Transcribe these records exactly, dropping every picture.

[Opening RECORD EXTRACTS section]

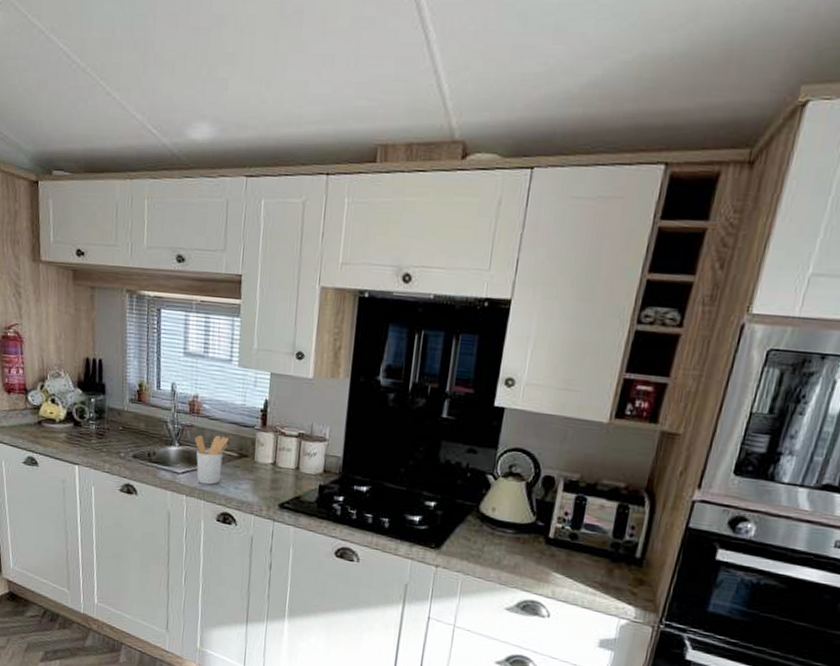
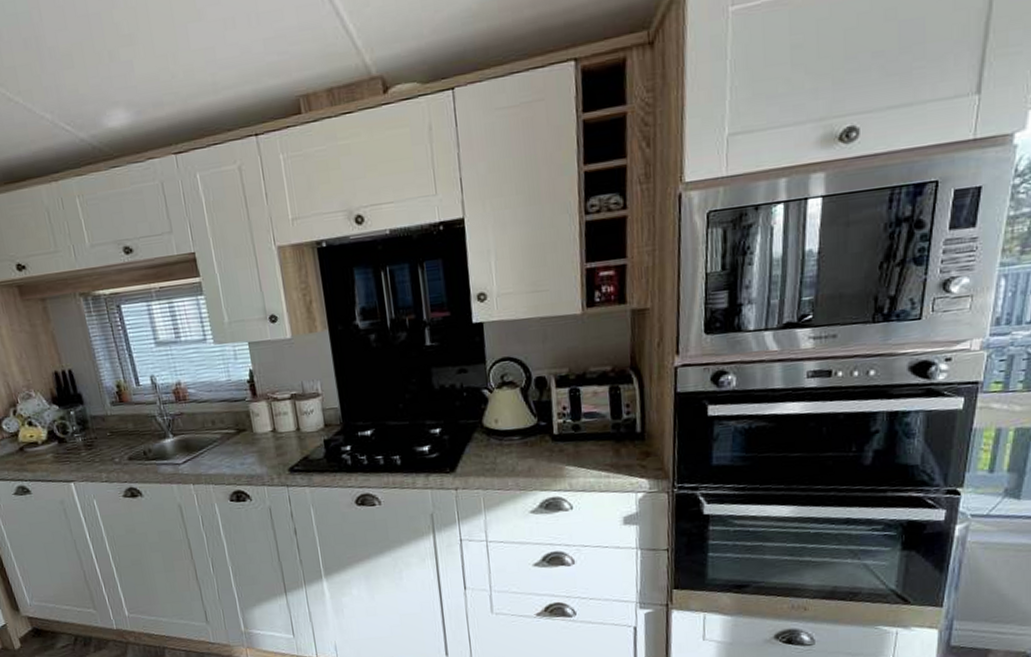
utensil holder: present [195,435,229,485] -> none [188,416,224,469]

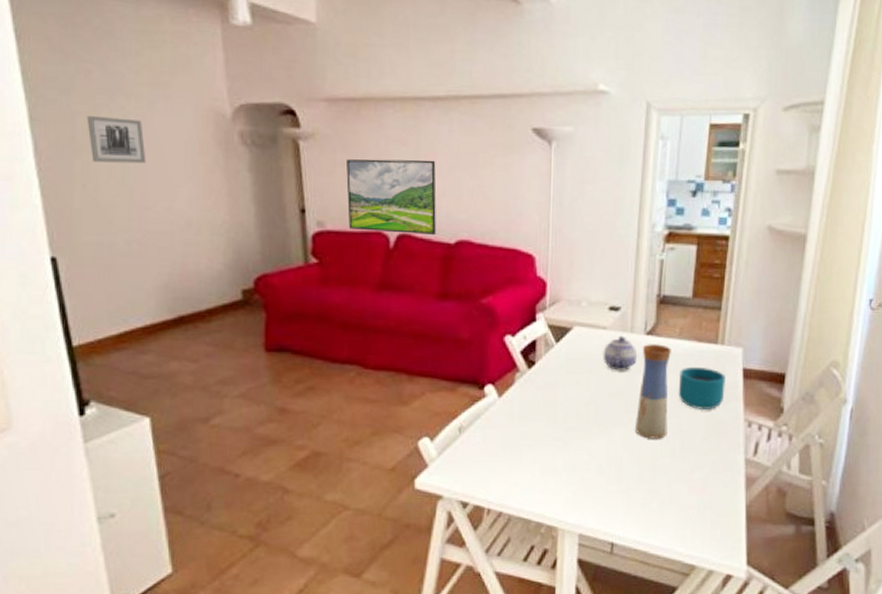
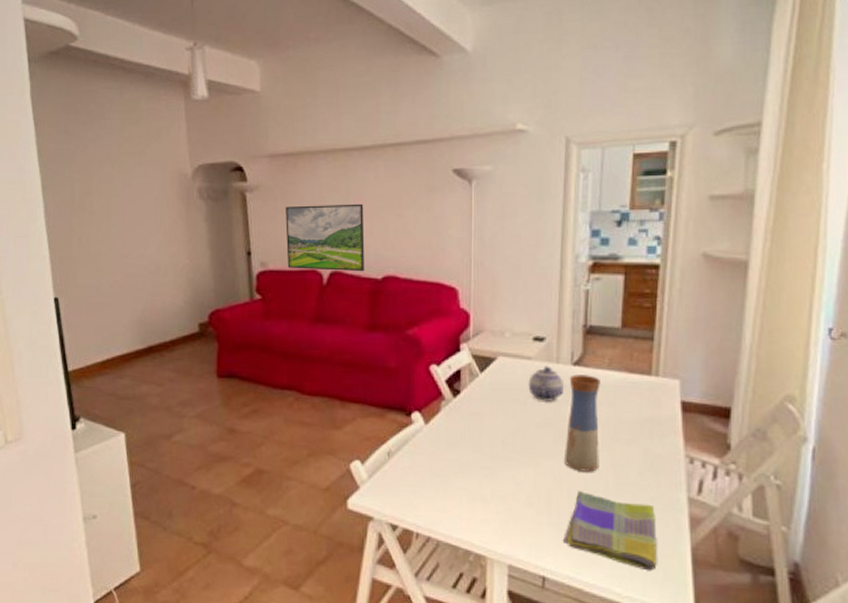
wall art: present [87,116,147,164] -> none [83,182,126,219]
dish towel: none [631,458,716,530] -> present [562,491,657,571]
cup: present [678,366,725,409] -> none [609,398,662,444]

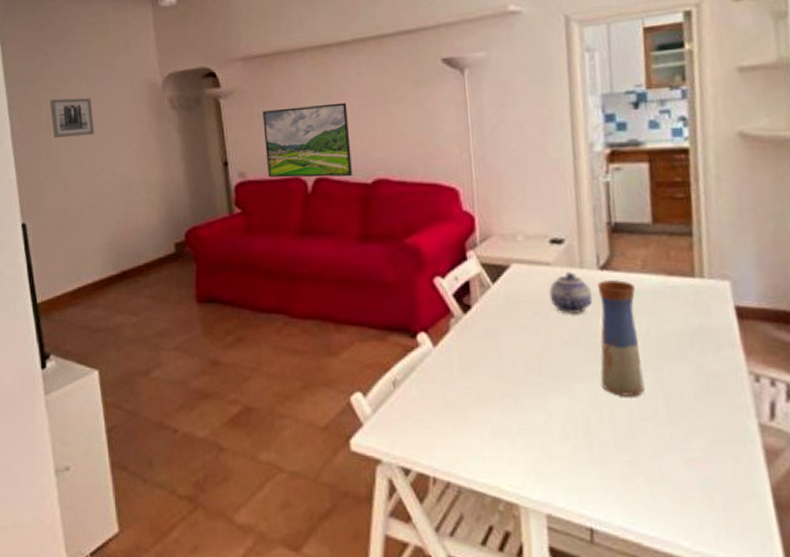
wall art: none [83,182,126,219] -> present [50,98,95,138]
dish towel: present [562,491,657,571] -> none [609,420,731,519]

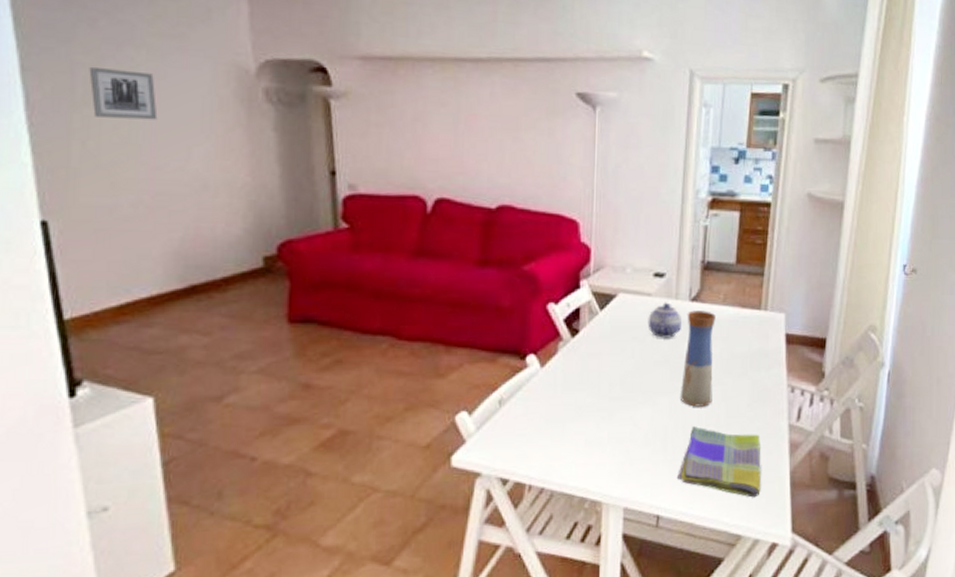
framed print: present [263,102,352,178] -> none [381,120,477,200]
dish towel: none [609,420,731,519] -> present [676,426,761,498]

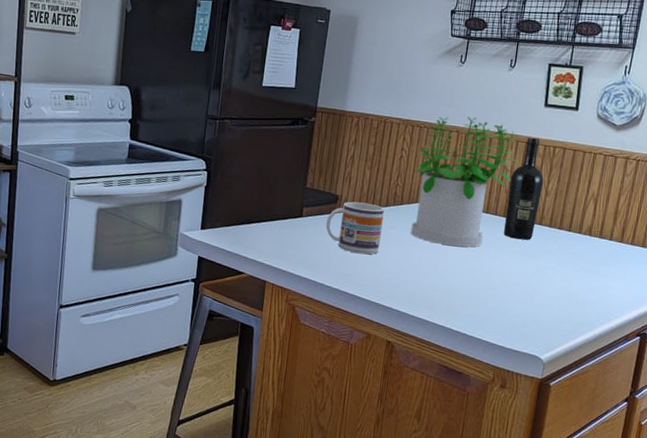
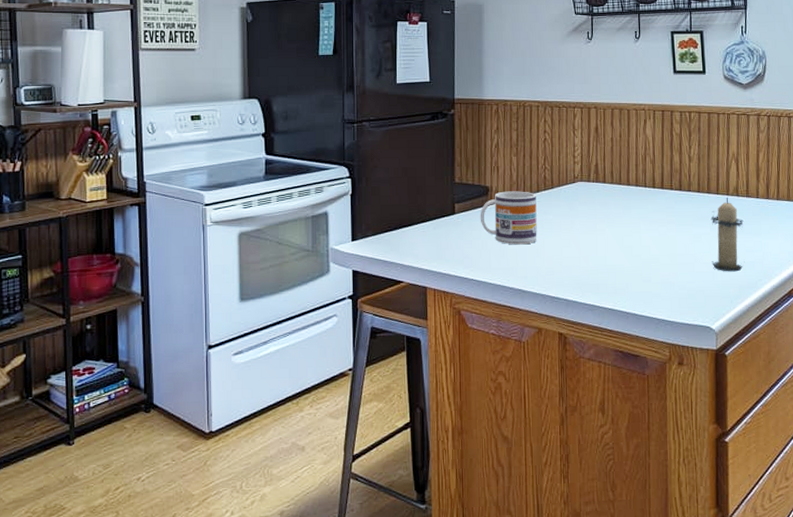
potted plant: present [410,116,517,247] -> none [560,92,656,224]
wine bottle: present [504,137,544,240] -> none [653,105,685,209]
candle: none [551,236,592,309] -> present [711,198,744,272]

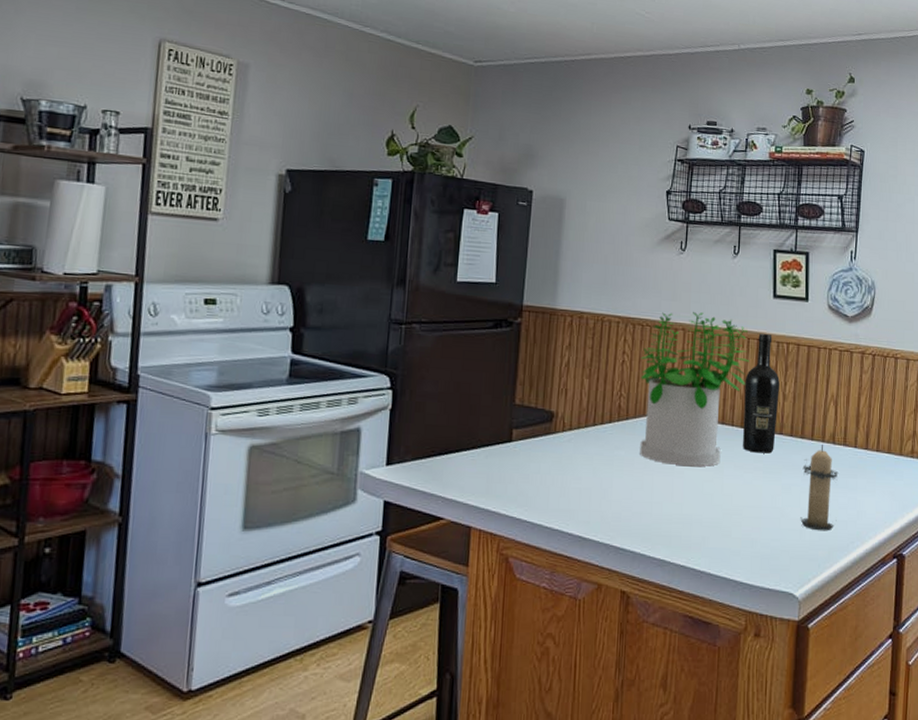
mug: present [480,191,537,245] -> none [540,418,608,484]
potted plant: none [560,92,656,224] -> present [640,312,749,466]
wine bottle: none [653,105,685,209] -> present [743,333,780,454]

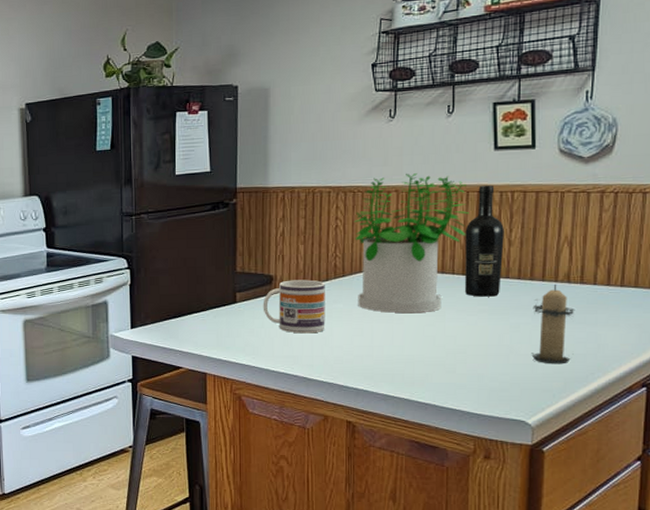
mug: none [540,418,608,484] -> present [263,279,325,334]

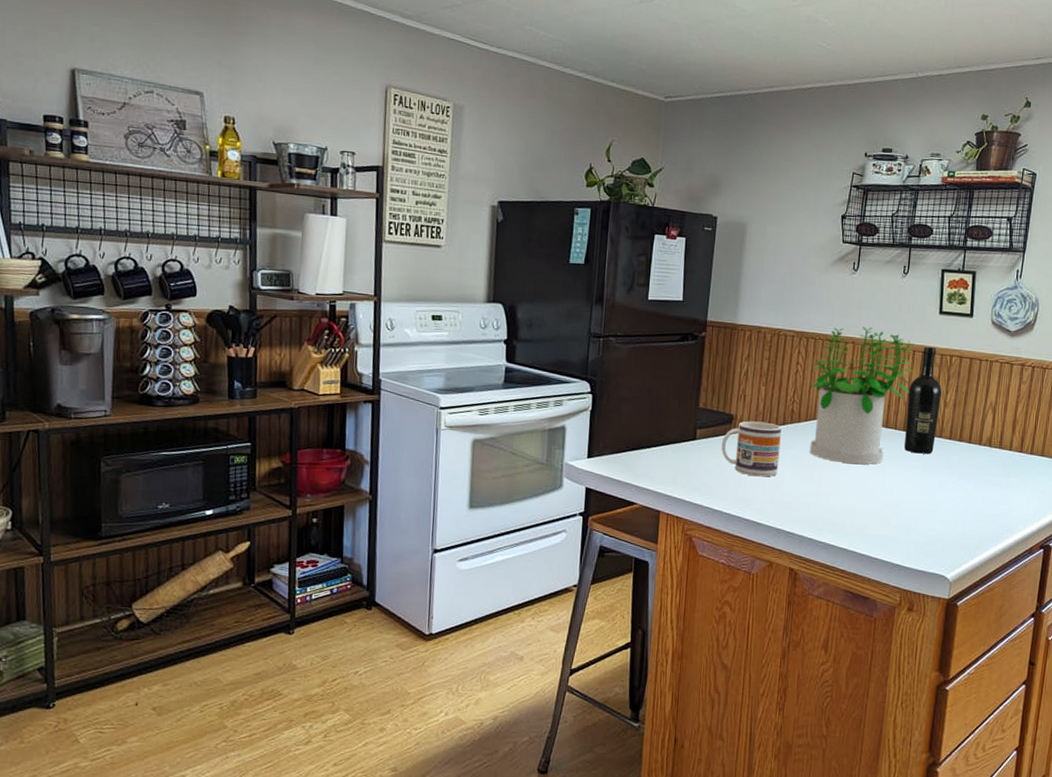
candle: present [531,284,575,364] -> none [954,447,993,524]

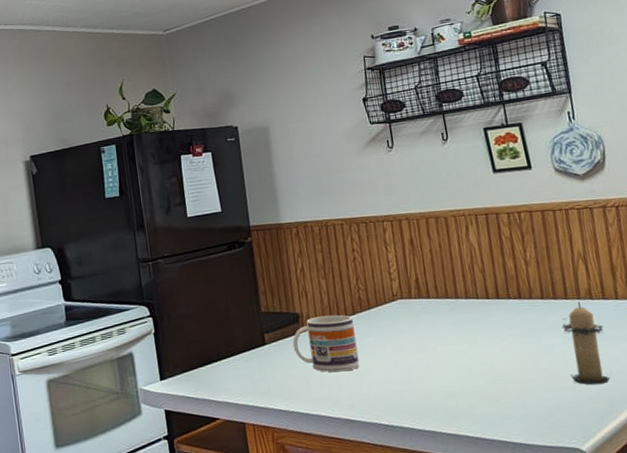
potted plant: present [809,327,914,464] -> none [370,200,482,343]
wine bottle: present [904,346,942,454] -> none [480,207,527,320]
candle: none [954,447,993,524] -> present [562,302,611,385]

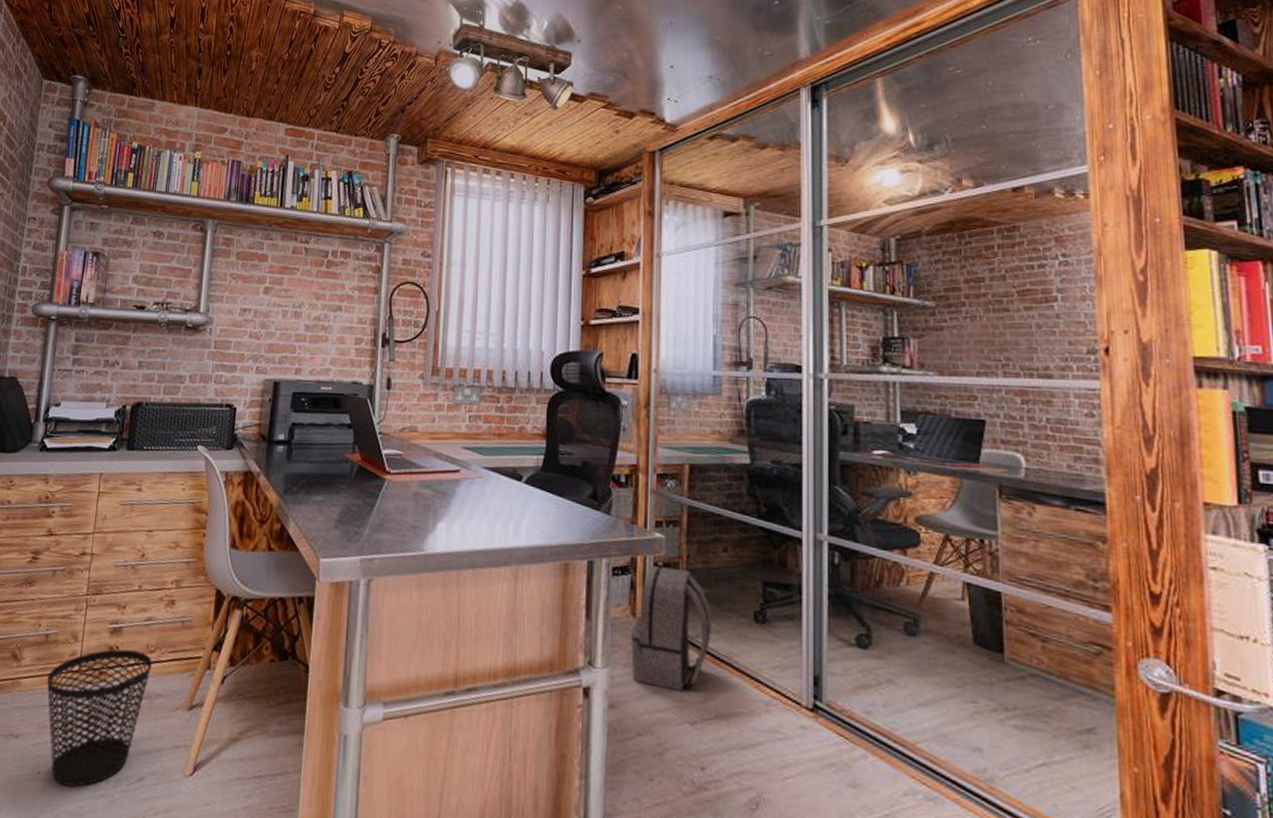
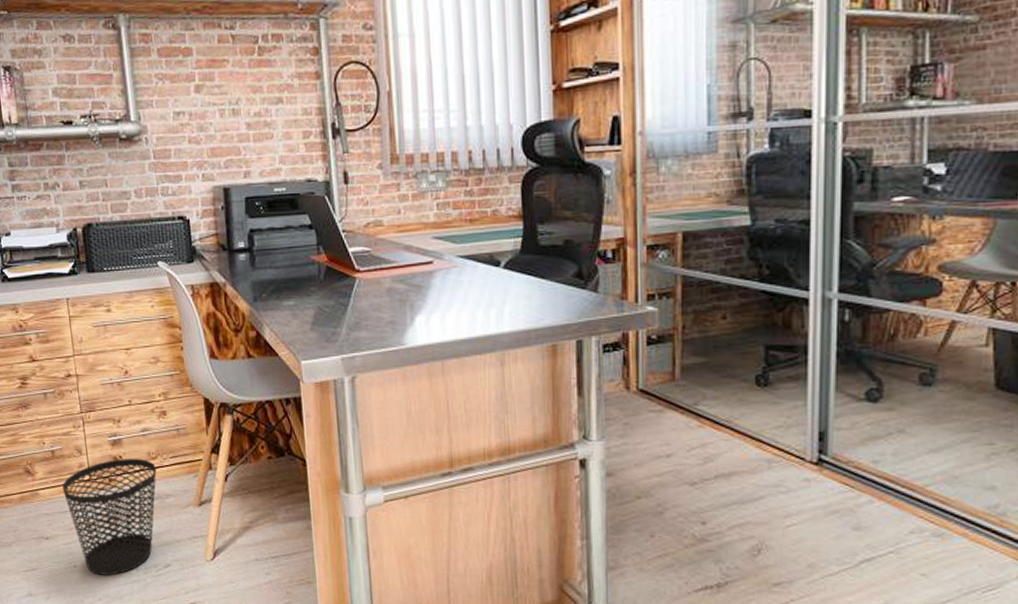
backpack: present [631,566,711,691] -> none [626,340,710,455]

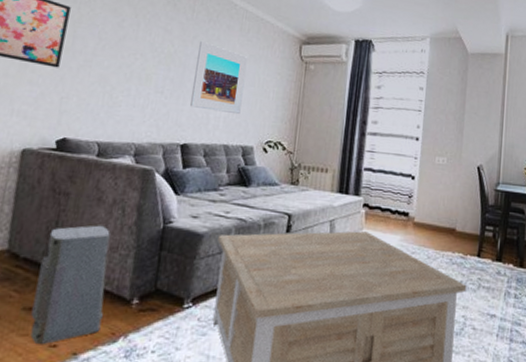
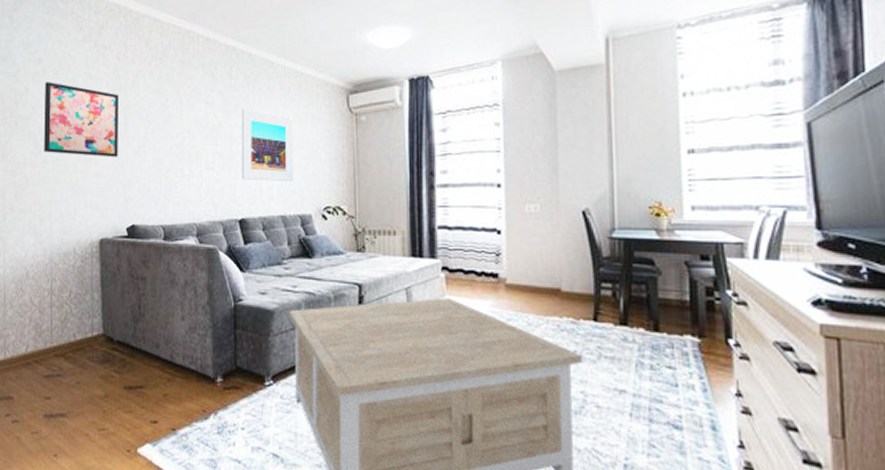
air purifier: present [30,225,110,344] -> none [131,307,192,420]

[Closing RECORD EXTRACTS section]

FINISHED EXERCISE
utensil holder: present [195,435,229,485] -> none [188,416,224,469]

wall art: present [87,116,147,164] -> none [83,182,126,219]
dish towel: none [631,458,716,530] -> present [562,491,657,571]
cup: present [678,366,725,409] -> none [609,398,662,444]

wall art: none [83,182,126,219] -> present [50,98,95,138]
dish towel: present [562,491,657,571] -> none [609,420,731,519]

framed print: present [263,102,352,178] -> none [381,120,477,200]
dish towel: none [609,420,731,519] -> present [676,426,761,498]

potted plant: present [410,116,517,247] -> none [560,92,656,224]
wine bottle: present [504,137,544,240] -> none [653,105,685,209]
candle: none [551,236,592,309] -> present [711,198,744,272]

mug: present [480,191,537,245] -> none [540,418,608,484]
potted plant: none [560,92,656,224] -> present [640,312,749,466]
wine bottle: none [653,105,685,209] -> present [743,333,780,454]

mug: none [540,418,608,484] -> present [263,279,325,334]

candle: present [531,284,575,364] -> none [954,447,993,524]

potted plant: present [809,327,914,464] -> none [370,200,482,343]
wine bottle: present [904,346,942,454] -> none [480,207,527,320]
candle: none [954,447,993,524] -> present [562,302,611,385]

backpack: present [631,566,711,691] -> none [626,340,710,455]

air purifier: present [30,225,110,344] -> none [131,307,192,420]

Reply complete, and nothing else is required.